A Bruckner pedal point, that basically turns an orchestra into an organ

This sustained note, in the timpani and double basses sets up one of the most extraordinary moments in orchestral music. Listen as all the other instruments modulate into other keys, building the most incredible tension. Here it is, all explained by musicologist Richard Atkinson (and there's lots more great musical analysis on his YouTube channel)

A beautiful, sustained Bb in Bach's Prelude in B-flat minor BWV867 

Best single notes in classical music

Everyone loves the tonic, don't they? A point of resolution at the end of the piece. You might not think there's anything particularly remarkable about a B flat at the end of a Bach prelude in that key, but it's what he does underneath that makes this sustained tonic a winner. After Bach's exquisite, searching figures, he hits that resolving note with an arresting Picardy third. But the parts below maintain that 'searching' motif below that B flat, pushing up to an excruciating flat 7. But our B flat stays strong and eventually everything resolves back into an immensely satisfying major chord. Sublime. 

 

The sonorous depths of the E flat in Das Rheingold

Best single notes in classical music
 
There's a long of E flat at the opening of the first opera in Wagner's Ring Cycle - 136 bars' worth, in fact. The composer used this low, sustained drone in the double basses to evoke the depths and movement of the river Rhine, adding to the drone and overlaying increasingly elaborate figurations. Later on things then get increasingly dramatic/silly with Rhinemaidens, dwarfs, giants and magic and stuff. But we're here to salute that that hypnotic, drenching Eb.   

An agonising 9th in Pergolesi's Stabat Mater  

Best single notes in classical music
 
 
 
 
 
 
 
 
 
 
 
 
The opening duet of this masterpiece of the Italian Baroque features up a relentless series of aching suspensions between the soprano and alto lines - each time coming in (agonizingly) at the 9th. It's four-and-a-half minutes of the most sublime music, and the one note we've picked is in the alto line at the climax of the movement. 

 

The celestial violin A harmonic that opens Mahler's Symphony No. 1. 'Titan' 

Best single notes in classical music
 
Mahler's first symphony has an exceptional beginning - seven-octave drone in A, from the double basses up, basically to the sky. The first violins begin on a high, high, A harmonic. Things gradually bubble up and the movement goes on to evoke the great outdoors and alps, with lots of brass on and off stage. How very Mahler.

 

A top B in Zoltan Kodály's Missa Brevis

Here's a note to make chills race through your body. A soprano trio stars in the Christe in with a top B of pure joy at 3'57". Listen to how it has the effect of opening everything up. Extraordinary. Thes rest of the mass is absolutly cracking too. 

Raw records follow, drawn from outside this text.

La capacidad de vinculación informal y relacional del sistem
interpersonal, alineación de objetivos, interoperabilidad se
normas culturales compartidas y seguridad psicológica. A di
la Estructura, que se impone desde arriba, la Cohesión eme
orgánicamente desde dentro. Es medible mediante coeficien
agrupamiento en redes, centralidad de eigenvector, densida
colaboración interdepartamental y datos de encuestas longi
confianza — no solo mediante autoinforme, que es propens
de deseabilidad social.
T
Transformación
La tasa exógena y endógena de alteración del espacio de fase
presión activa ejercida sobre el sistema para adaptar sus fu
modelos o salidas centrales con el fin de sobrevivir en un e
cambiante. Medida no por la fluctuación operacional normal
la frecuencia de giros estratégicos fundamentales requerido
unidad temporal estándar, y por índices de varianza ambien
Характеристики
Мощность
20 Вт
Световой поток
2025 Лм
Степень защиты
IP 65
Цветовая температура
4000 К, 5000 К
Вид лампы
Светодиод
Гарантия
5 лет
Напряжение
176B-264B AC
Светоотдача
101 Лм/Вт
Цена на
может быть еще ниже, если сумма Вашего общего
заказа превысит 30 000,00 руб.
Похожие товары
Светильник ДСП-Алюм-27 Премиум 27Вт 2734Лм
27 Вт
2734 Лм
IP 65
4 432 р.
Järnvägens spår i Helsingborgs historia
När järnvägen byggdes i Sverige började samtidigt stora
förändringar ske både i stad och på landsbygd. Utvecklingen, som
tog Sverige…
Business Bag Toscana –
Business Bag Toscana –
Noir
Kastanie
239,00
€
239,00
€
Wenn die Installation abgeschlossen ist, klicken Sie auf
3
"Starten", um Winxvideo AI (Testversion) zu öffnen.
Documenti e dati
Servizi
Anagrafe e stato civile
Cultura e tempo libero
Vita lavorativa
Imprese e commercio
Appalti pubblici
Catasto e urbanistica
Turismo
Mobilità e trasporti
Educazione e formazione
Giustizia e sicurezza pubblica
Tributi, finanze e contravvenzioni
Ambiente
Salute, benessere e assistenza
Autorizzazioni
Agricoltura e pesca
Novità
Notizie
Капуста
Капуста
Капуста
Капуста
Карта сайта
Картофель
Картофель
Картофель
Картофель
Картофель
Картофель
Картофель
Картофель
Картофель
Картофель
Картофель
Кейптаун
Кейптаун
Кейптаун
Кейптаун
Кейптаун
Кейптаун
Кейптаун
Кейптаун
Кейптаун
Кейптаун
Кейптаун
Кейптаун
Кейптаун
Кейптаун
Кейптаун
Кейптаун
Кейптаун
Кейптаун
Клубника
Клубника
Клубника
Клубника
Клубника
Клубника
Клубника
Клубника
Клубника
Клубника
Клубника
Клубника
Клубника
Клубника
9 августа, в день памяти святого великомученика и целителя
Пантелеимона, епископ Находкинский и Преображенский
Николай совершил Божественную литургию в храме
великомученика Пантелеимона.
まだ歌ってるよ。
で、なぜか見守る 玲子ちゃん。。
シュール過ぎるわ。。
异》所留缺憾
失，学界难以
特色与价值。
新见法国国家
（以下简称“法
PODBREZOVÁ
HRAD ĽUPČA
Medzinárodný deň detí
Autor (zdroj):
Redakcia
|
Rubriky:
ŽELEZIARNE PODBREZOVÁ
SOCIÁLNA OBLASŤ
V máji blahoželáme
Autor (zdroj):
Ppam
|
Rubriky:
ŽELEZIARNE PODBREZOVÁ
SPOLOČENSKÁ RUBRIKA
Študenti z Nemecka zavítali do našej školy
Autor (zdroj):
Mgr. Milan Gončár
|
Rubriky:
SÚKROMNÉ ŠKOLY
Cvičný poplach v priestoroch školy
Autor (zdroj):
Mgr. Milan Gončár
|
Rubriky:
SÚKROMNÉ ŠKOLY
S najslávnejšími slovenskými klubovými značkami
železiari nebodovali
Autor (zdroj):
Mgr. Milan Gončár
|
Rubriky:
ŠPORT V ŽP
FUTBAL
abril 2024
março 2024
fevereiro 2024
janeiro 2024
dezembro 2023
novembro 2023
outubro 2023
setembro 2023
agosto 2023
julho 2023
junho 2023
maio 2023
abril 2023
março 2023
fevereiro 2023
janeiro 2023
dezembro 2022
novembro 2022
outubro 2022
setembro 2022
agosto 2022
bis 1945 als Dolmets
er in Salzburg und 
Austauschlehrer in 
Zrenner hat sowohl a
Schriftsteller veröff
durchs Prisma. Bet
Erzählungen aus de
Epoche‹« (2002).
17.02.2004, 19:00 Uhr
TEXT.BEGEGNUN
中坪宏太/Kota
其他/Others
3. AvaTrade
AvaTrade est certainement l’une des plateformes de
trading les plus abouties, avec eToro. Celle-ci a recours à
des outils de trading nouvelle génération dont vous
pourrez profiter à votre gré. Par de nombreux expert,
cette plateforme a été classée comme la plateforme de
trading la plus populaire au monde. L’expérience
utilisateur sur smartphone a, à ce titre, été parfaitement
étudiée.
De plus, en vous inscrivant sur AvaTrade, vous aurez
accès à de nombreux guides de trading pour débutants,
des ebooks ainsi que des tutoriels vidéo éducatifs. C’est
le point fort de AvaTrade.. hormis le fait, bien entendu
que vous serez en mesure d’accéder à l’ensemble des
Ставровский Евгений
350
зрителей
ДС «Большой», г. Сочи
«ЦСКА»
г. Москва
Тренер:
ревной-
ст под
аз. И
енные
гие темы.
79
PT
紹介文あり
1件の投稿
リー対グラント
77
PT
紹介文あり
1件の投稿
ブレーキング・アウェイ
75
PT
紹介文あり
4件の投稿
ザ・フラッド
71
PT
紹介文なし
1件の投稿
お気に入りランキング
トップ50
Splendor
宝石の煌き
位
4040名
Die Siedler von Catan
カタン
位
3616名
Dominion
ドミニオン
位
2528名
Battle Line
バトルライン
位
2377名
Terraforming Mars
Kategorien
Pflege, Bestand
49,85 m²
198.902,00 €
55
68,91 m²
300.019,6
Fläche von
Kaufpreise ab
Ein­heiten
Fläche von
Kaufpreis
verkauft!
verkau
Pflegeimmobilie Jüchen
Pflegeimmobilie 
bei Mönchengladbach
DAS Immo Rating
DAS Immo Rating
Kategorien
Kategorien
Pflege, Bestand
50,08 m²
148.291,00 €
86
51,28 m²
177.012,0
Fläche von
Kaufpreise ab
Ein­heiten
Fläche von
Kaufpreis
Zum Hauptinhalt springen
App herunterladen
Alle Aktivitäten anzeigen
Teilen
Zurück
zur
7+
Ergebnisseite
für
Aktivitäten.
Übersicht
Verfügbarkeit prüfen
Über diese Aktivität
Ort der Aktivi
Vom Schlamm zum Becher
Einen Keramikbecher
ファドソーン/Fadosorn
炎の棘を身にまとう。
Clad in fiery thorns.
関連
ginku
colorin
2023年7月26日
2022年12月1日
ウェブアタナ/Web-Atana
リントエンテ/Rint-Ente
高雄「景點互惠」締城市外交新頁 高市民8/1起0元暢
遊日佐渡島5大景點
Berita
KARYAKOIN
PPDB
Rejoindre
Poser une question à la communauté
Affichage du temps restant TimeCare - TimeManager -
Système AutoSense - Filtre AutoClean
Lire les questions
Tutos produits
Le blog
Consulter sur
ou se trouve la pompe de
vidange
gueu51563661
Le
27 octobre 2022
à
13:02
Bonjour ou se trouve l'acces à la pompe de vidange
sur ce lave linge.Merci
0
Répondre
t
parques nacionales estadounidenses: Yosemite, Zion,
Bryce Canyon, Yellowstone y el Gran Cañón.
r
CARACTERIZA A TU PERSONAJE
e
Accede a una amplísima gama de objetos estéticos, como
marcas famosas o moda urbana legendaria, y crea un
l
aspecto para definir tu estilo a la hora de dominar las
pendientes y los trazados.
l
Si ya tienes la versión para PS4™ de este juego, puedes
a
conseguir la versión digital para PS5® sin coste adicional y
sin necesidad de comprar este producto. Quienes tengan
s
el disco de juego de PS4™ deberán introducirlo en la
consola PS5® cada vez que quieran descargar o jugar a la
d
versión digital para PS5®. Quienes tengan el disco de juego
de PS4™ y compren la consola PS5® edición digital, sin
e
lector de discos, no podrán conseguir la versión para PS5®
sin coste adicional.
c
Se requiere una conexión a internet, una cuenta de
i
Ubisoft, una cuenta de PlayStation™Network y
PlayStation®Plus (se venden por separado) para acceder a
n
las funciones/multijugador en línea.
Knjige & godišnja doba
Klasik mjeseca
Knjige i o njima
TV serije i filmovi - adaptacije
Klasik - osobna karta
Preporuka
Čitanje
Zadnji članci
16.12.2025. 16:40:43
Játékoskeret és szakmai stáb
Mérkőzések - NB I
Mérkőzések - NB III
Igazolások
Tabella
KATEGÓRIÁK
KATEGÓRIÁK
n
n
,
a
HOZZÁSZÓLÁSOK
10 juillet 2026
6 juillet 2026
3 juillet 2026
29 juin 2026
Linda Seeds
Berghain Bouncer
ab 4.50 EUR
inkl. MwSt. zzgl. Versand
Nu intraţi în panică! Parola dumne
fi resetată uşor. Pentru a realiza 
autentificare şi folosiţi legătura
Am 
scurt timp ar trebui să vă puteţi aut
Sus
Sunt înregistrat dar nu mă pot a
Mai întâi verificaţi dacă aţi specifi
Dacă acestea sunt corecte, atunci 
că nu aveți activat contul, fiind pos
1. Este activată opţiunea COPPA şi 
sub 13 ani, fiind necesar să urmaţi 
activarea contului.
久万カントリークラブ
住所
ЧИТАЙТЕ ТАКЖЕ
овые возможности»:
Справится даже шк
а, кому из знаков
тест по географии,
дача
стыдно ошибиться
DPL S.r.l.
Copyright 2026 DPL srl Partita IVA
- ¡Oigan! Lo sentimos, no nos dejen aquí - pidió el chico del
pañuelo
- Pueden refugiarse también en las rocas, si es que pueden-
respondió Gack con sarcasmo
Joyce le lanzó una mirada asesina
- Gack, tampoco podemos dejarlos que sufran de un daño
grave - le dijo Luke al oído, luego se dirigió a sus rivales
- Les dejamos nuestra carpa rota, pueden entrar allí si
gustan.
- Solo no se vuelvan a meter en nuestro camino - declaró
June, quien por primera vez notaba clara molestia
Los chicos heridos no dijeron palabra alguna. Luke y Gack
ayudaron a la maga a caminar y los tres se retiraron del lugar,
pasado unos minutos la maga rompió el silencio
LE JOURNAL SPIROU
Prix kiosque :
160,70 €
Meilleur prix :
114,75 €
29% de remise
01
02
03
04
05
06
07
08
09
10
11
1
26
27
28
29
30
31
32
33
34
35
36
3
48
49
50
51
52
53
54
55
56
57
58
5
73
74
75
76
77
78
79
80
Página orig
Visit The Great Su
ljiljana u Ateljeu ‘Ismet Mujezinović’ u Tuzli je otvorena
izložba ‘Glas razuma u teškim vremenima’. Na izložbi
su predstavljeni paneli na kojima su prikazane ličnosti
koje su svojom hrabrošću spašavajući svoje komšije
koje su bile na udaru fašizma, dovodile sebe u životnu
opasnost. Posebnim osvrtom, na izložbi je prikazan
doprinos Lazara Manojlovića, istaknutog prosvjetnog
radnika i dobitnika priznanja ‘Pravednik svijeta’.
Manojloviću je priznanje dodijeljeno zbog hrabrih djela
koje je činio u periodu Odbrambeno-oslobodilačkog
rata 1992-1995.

A humble, haunting A flat in Saint Saëns’ Organ Symphony

Imagine having the bravado to make the organ the star of your symphony and then not even use it for the first 10 minutes. Well, Saint Saëns certainly makes the wait worthwhile - a single A flat emerges out of the gloom and completely changes the restless atmosphere into something truly tranquil and gorgeous.